Your goal → Using the material below, copy every line where "coordinate" appears.

Source information →
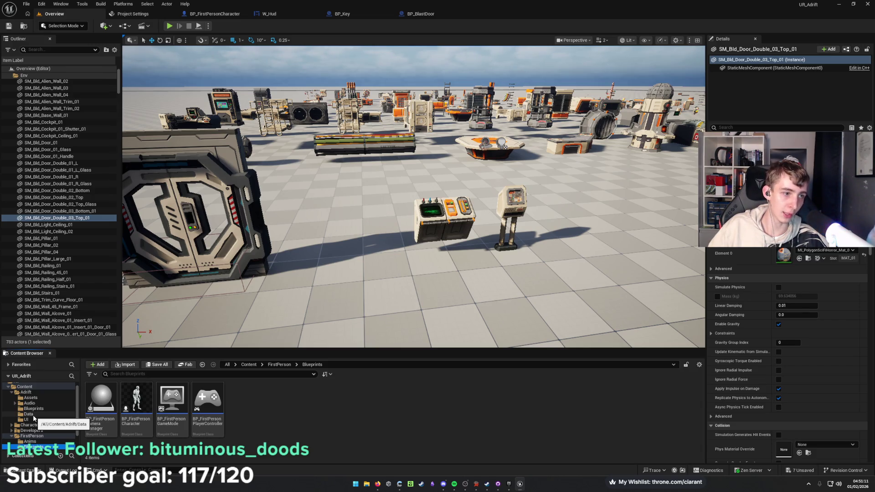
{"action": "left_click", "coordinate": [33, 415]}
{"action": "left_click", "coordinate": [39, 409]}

...

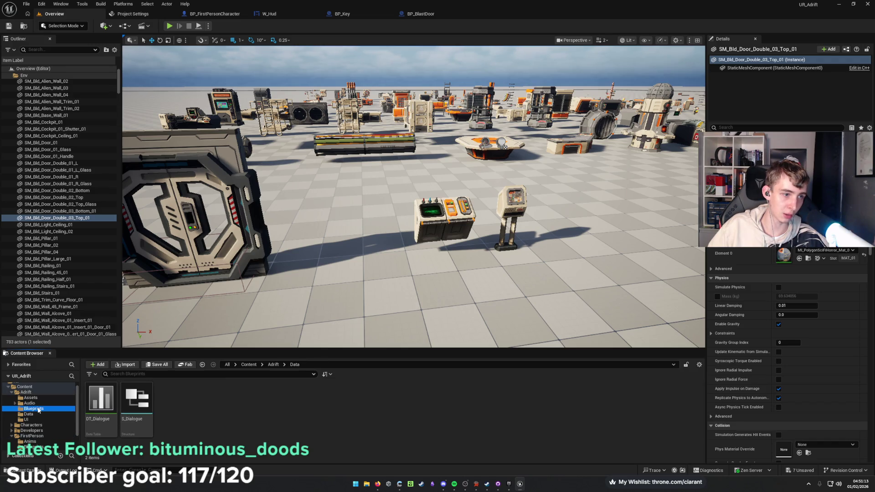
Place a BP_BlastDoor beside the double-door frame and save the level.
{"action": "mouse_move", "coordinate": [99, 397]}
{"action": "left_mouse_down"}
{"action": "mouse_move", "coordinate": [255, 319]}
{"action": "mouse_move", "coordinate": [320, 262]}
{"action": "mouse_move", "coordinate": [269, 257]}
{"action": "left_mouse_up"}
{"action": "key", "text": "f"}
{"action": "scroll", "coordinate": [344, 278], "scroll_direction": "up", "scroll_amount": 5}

==

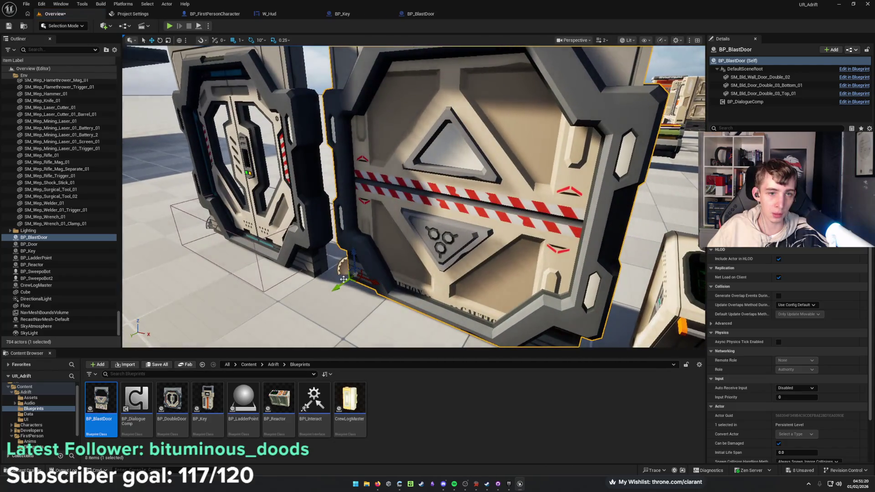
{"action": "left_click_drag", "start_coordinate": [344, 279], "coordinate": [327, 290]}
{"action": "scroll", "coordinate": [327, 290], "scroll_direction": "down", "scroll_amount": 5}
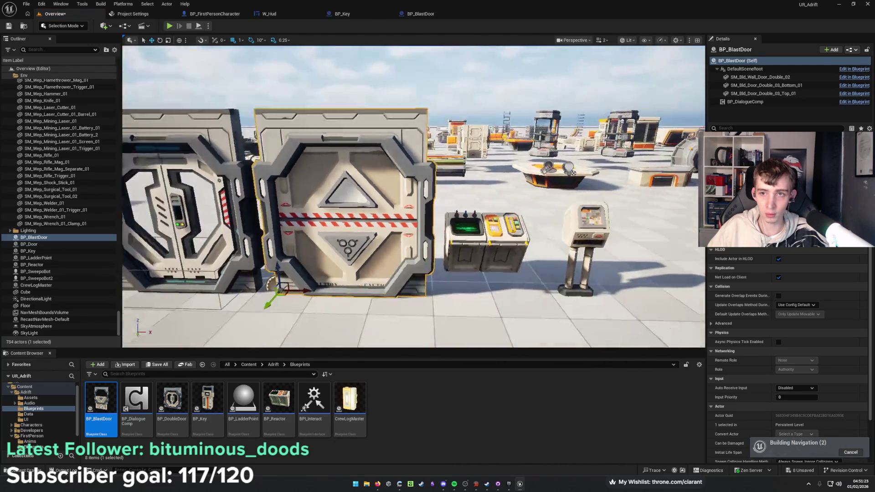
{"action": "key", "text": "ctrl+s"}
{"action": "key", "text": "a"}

Exercise response →
{"action": "left_click", "coordinate": [33, 415]}
{"action": "left_click", "coordinate": [39, 409]}
{"action": "mouse_move", "coordinate": [99, 397]}
{"action": "mouse_move", "coordinate": [255, 319]}
{"action": "mouse_move", "coordinate": [320, 262]}
{"action": "mouse_move", "coordinate": [269, 257]}
{"action": "scroll", "coordinate": [344, 278], "scroll_direction": "up", "scroll_amount": 5}
{"action": "left_click_drag", "start_coordinate": [344, 279], "coordinate": [327, 290]}
{"action": "scroll", "coordinate": [327, 290], "scroll_direction": "down", "scroll_amount": 5}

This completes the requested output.